## [GOAL OF THE EXERCISE]
Quote verbatim the lines of the data starting at the line that contains "( Listed & Sold by Marilyn & Jill )" and ending at the line that contains "Our popular training", both included. Leave the pictures out.

%%

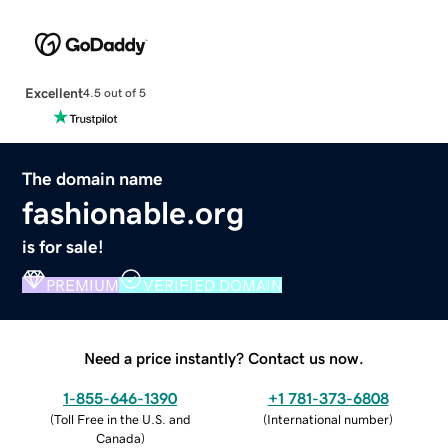
Excellent
4.5 out of 5
The domain name
fashionable.org
is for sale!
PREMIUM
VERIFIED DOMAIN
Need a price instantly? Contact us now.
1-855-646-1390
+1 781-373-6808
(
Toll Free in the U.S. and
(
International number
)
Canada
)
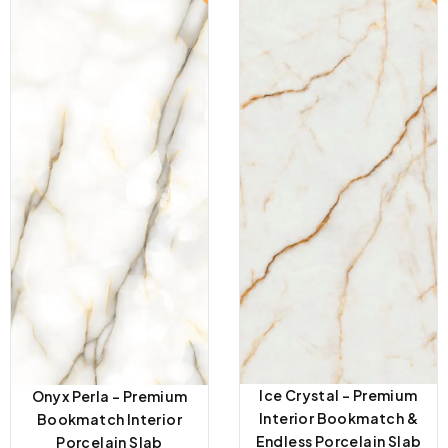
Ice Crystal – Premium
Onyx Perla – Premium
Interior Bookmatch &
Bookmatch Interior
Endless Porcelain Slab
Porcelain Slab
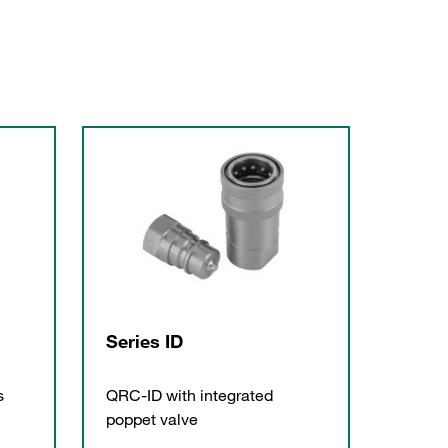
Series ID
s
QRC-ID with integrated
poppet valve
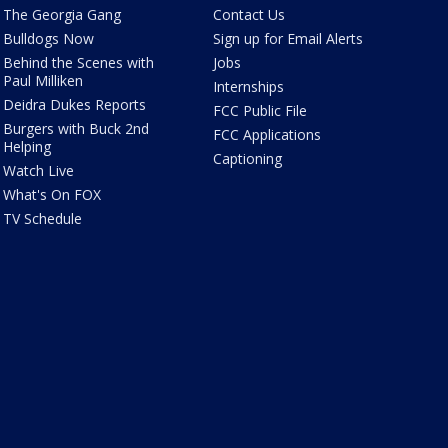
The Georgia Gang
Contact Us
Bulldogs Now
Sign up for Email Alerts
Behind the Scenes with
Jobs
Paul Milliken
Internships
Deidra Dukes Reports
FCC Public File
Burgers with Buck 2nd
FCC Applications
Helping
Captioning
Watch Live
What's On FOX
TV Schedule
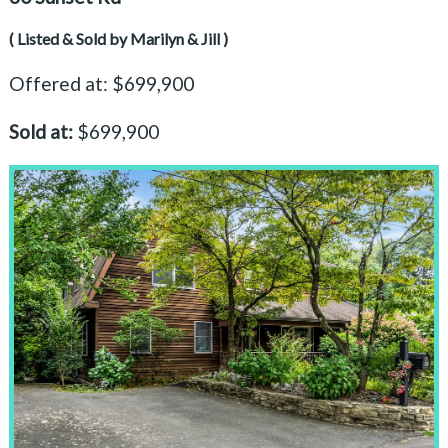
( Listed & Sold by Marilyn & Jill )
Offered at: $699,900
Sold at:
$699,900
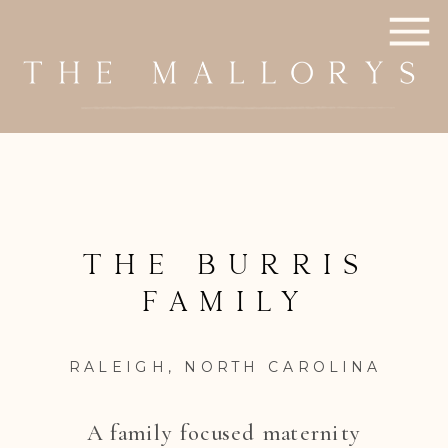
The Burris
family
RALEIGH, NORTH CAROLINA
A family focused maternity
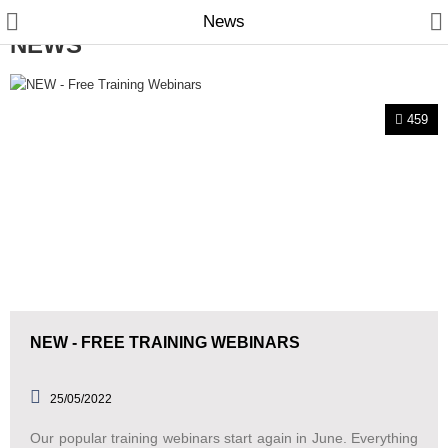
News
NEWS
459
Manual Samplers
Disposables
Unit Dose
Lab & Production Ware
Scoops
NEW - FREE TRAINING WEBINARS
Labels
25/05/2022
Special Offers
Our popular training webinars start again in June. Everything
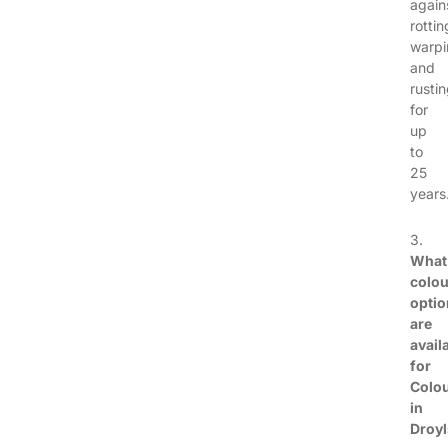
again
rottin
warpi
and
rusti
for
up
to
25
years
3.
What
colou
optio
are
avail
for
Colo
in
Droy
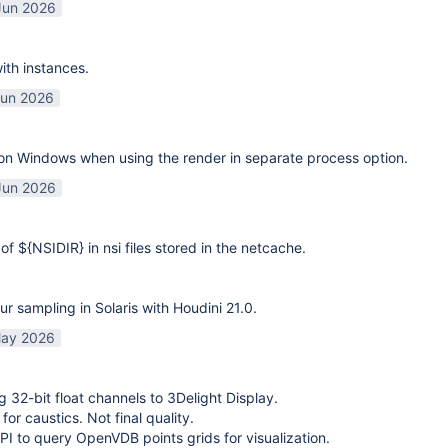
Jun 2026
ith instances.
Jun 2026
on Windows when using the render in separate process option.
Jun 2026
of ${NSIDIR} in nsi files stored in the netcache.
ur sampling in Solaris with Houdini 21.0.
ay 2026
g 32-bit float channels to 3Delight Display.
or caustics. Not final quality.
I to query OpenVDB points grids for visualization.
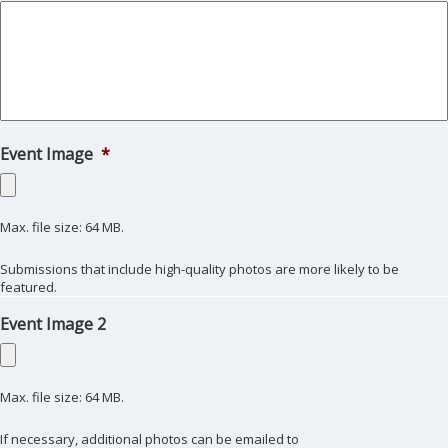
Event Image
*
Max. file size: 64 MB.
Submissions that include high-quality photos are more likely to be
featured.
Event Image 2
Max. file size: 64 MB.
If necessary, additional photos can be emailed to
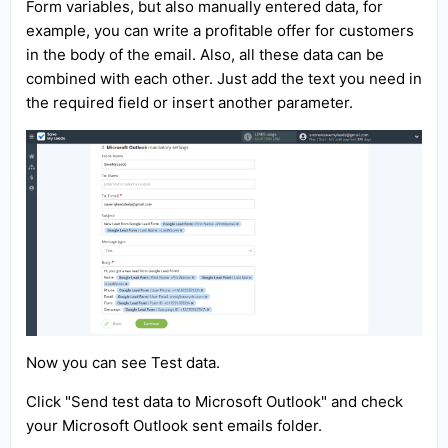
Form variables, but also manually entered data, for
example, you can write a profitable offer for customers
in the body of the email. Also, all these data can be
combined with each other. Just add the text you need in
the required field or insert another parameter.
Now you can see Test data.
Click "Send test data to Microsoft Outlook" and check
your Microsoft Outlook sent emails folder.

%%

## [OUTPUT OF THE TASK]
( Listed & Sold by Marilyn & Jill )
Offered at: $699,900
Sold at:
$699,900
The Burris
family
RALEIGH, NORTH CAROLINA
A family focused maternity
News
NEWS
459
Manual Samplers
Disposables
Unit Dose
Lab & Production Ware
Scoops
NEW - FREE TRAINING WEBINARS
Labels
25/05/2022
Special Offers
Our popular training webinars start again in June. Everything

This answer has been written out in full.